## QUOTED TEXT
# Quality RCA Cables



## rashk$ (Dec 29, 2014)

Looking for a quality RCA cable that will not break the bank. I have had the stinger 800 series cable, and they where real descent, but the jacket eventually came unraveled and stop sending a signal to the amps. Then i went with the new Knukonceptz Krystal cable and i noticed something lacking in the sound, highs where not as crisp as they where with the stinger cable. Any suggestions would be appreciated thank you.


----------



## SQLnovice (Jul 22, 2014)

Westco on here makes the best cables I've used so far and he offers lifetime warranty.


----------



## rashk$ (Dec 29, 2014)

how do i get a hold of him and how much do they run.


----------



## Alrojoca (Oct 5, 2012)

I have new Stinger HPM3's 20, 17 and 12 ft. The 12ft I am selling for the same price as the 17 foot ones. $24.50 for 20ft and $27.50 for the other 2, special dyma pricing. You can look at the big pictures in the threads. 



http://www.diymobileaudio.com/forum...inger-shi2320-hpm-3-20-ft-2chrca-icables.html


http://www.diymobileaudio.com/forum...m3-level-3-17-foot-2-channel-rca-shi2317.html


----------



## rashk$ (Dec 29, 2014)

## MATERIAL PROVIDED
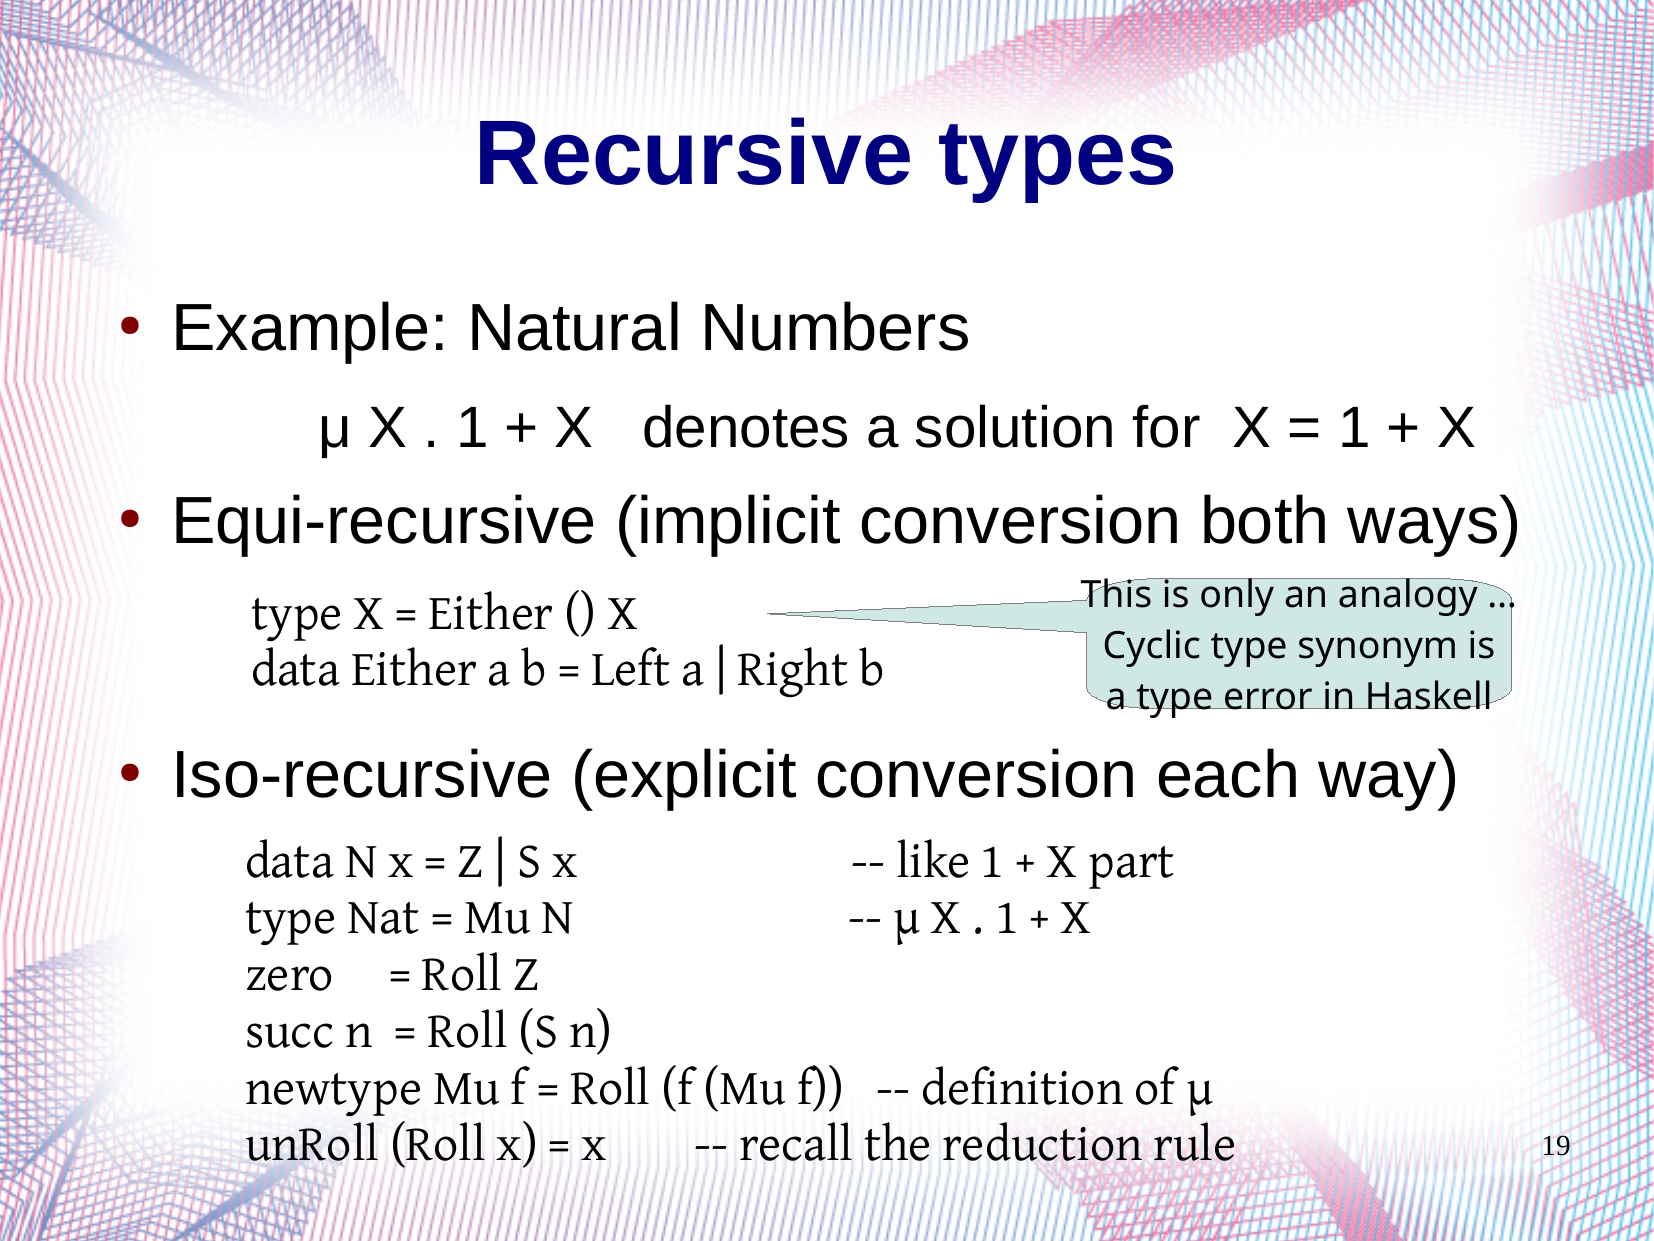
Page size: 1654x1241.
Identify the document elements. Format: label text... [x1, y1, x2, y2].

text_box data N x = Z | S x -- like 1 + X part type Nat = Mu N -- μ X . 1 + X zero = Roll Z succ n = Roll (S n) newtype Mu f = Roll (f (Mu f)) -- definition of μ unRoll (Roll x) = x -- recall the reduction rule [230, 826, 1436, 1183]
title Recursive types [82, 49, 1571, 257]
text_box type X = Either () X data Either a b = Left a | Right b [236, 578, 1028, 708]
picture [0, 0, 1654, 1241]
list Example: Natural Numbers μ X . 1 + X denotes a solution for X = 1 + X Equi-recursive (implicit conversion both ways) Iso-recursive (explicit conversion each way) [82, 290, 1571, 1109]
text_box This is only an analogy … Cyclic type synonym is a type error in Haskell [767, 578, 1512, 709]
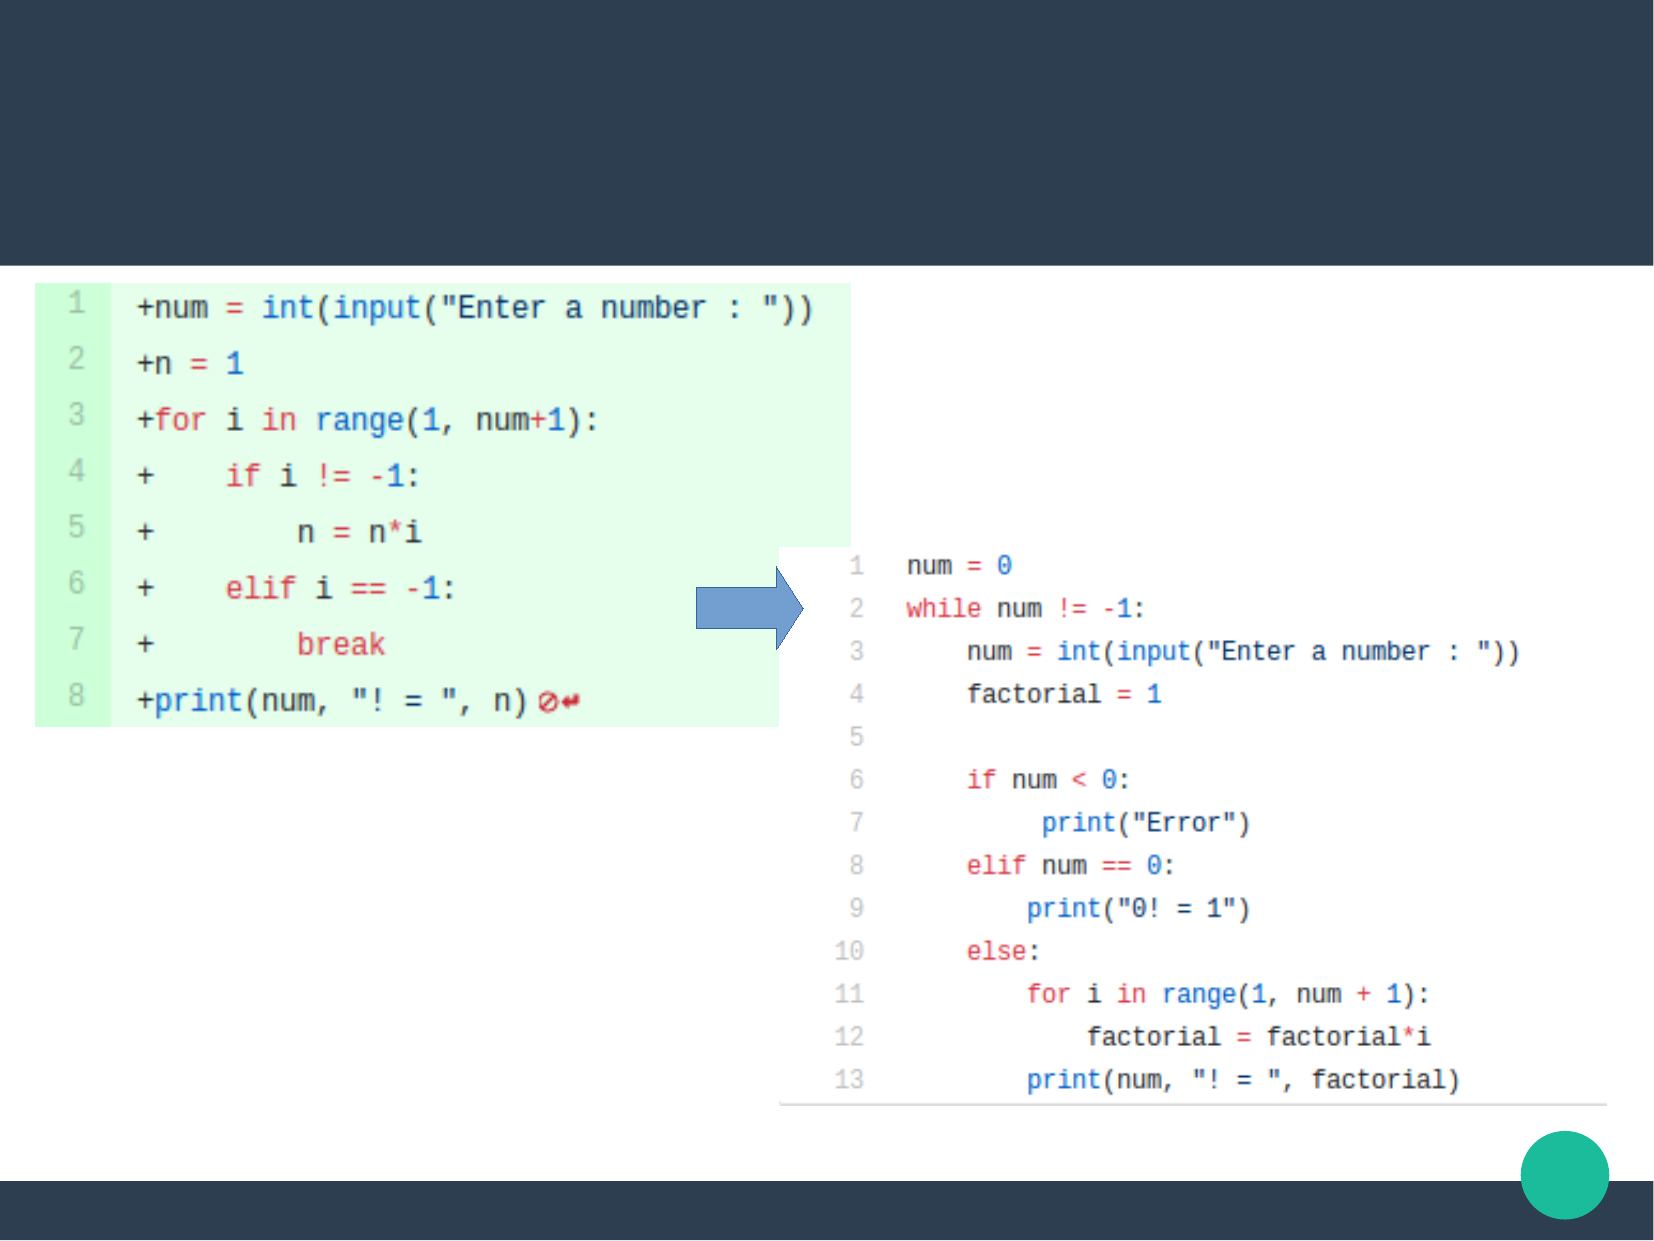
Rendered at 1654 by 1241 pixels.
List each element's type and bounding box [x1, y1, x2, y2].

picture [35, 283, 1607, 1106]
text_box [696, 566, 804, 650]
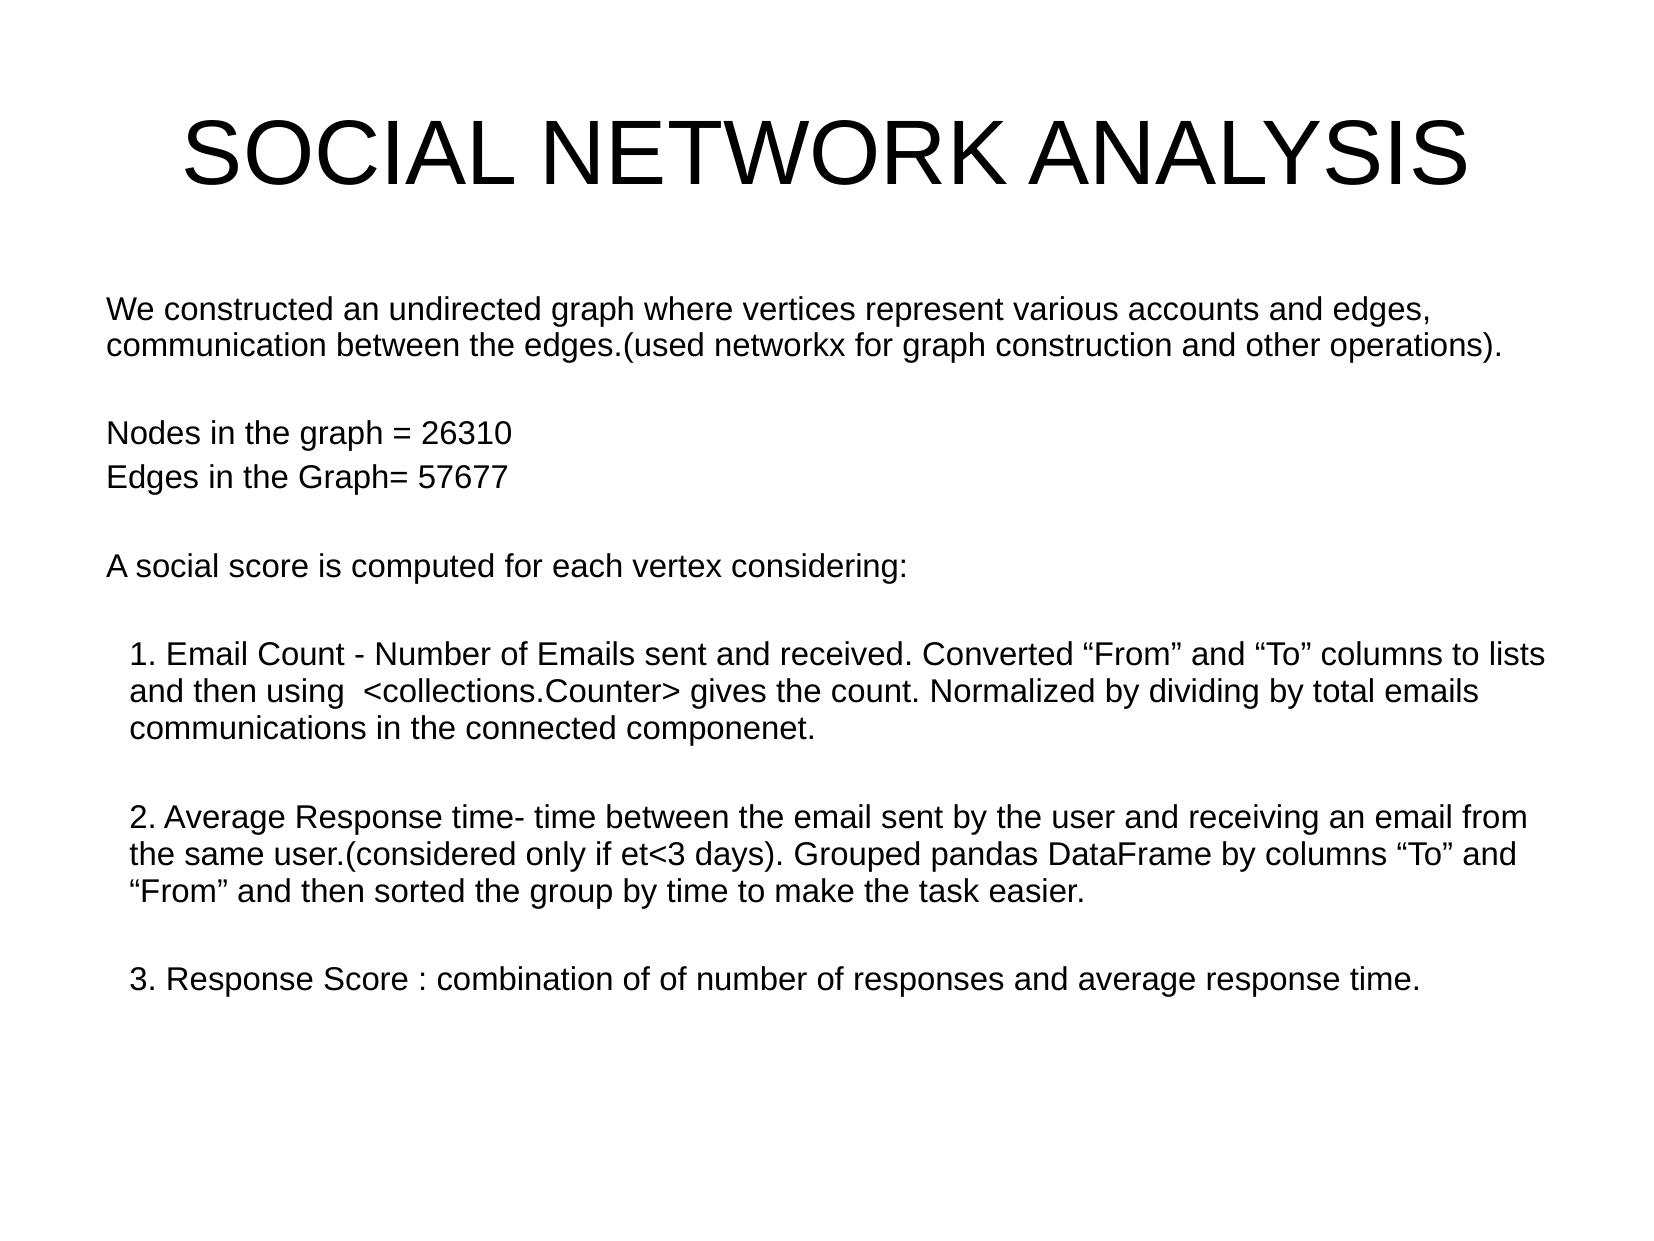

## SET TASK 1
What does the RCA cable thread say from "# Quality RCA" down to "appreciated thank you."? Output that span word for word.
## SET TASK 2
Can you return everything from the start of the listing down to the line containing "title Recursive types [82, 49, 1571, 257]", both ends included and copied exactly, with the pictures left out?
The listing is unrelated to the RCA cable thread.

## FULL ANSWER 1
# Quality RCA Cables



## rashk$ (Dec 29, 2014)

Looking for a quality RCA cable that will not break the bank. I have had the stinger 800 series cable, and they where real descent, but the jacket eventually came unraveled and stop sending a signal to the amps. Then i went with the new Knukonceptz Krystal cable and i noticed something lacking in the sound, highs where not as crisp as they where with the stinger cable. Any suggestions would be appreciated thank you.

## FULL ANSWER 2
Page size: 1654x1241.
Identify the document elements. Format: label text... [x1, y1, x2, y2].

text_box data N x = Z | S x -- like 1 + X part type Nat = Mu N -- μ X . 1 + X zero = Roll Z succ n = Roll (S n) newtype Mu f = Roll (f (Mu f)) -- definition of μ unRoll (Roll x) = x -- recall the reduction rule [230, 826, 1436, 1183]
title Recursive types [82, 49, 1571, 257]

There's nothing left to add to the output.